[SoCoSA/discuss] OpenVPN? Or...?
Trevor Benson
tBenson at a-1networks.com
Thu May 18 15:44:02 PDT 2006
> -----Original Message-----
> From: discuss-bounces at socosa.org [mailto:discuss-bounces at socosa.org]
> Sent: Thursday, May 18, 2006 1:23 PM
> To: discuss at socosa.org
> Subject: [SoCoSA/discuss] OpenVPN? Or...?
>
> Hi, all...
>
> I've got a need for both remote-user (now) and remote-office (soon)
> connectivity, in a MS-Win-centric environment: the servers are mostly
> Win2K, 1 Win2003, 1-2 Mac's; the workstations are mostly Win2KPro, a
> few WinXP & Mac's. Nobody is yet running Linux, although there's
> Linux on the gateway router (nobody else has realized this -- to them,
> it's a proprietary appliance). Home-users will be running all sorts
> of OS'es, but again mostly MS-Win-centric.
>
> Before I got here, they had remote-access via single-modem dial-up
> (i.e. one user at a time, slowly); the gateway router also pre-dates
> my arrival.
>
> I'm looking at a VPN as likely the "best" solution (i.e. one solution
> for both problems), but thought I'd ask here if anyone had other
> opinions they'd care to share.
>
> Given a VPN, I'm inclined toward "OpenVPN":
> http://sourceforge.net/projects/openvpn
> http://openvpn.net/
> But again, I'm interested in others' opinions... Has anyone run this
> thing MS-only? Anything else they've liked (or disliked)?
>
>
> - Steve S.
Openswan is a fairly decent product. And there is a client to use just IPSEC for Windows, and Mac I believe has one as well that doesnt require L2TP.
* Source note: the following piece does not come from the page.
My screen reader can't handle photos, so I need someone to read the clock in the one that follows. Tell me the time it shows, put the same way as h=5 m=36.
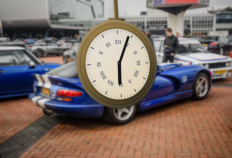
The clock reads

FYI: WinXP/2k boxes work much better on domains when they have L2TP (or PPTP) because they will be assigned a local address. Without configuring DNS settings or WINS then you probably want the VPN client to be a standalone system (not joined to the domain) and accessing resources on the network via IP. Otherwise I think your going to run into headaches without providing WINS and DNS when the tunnel gets initiated.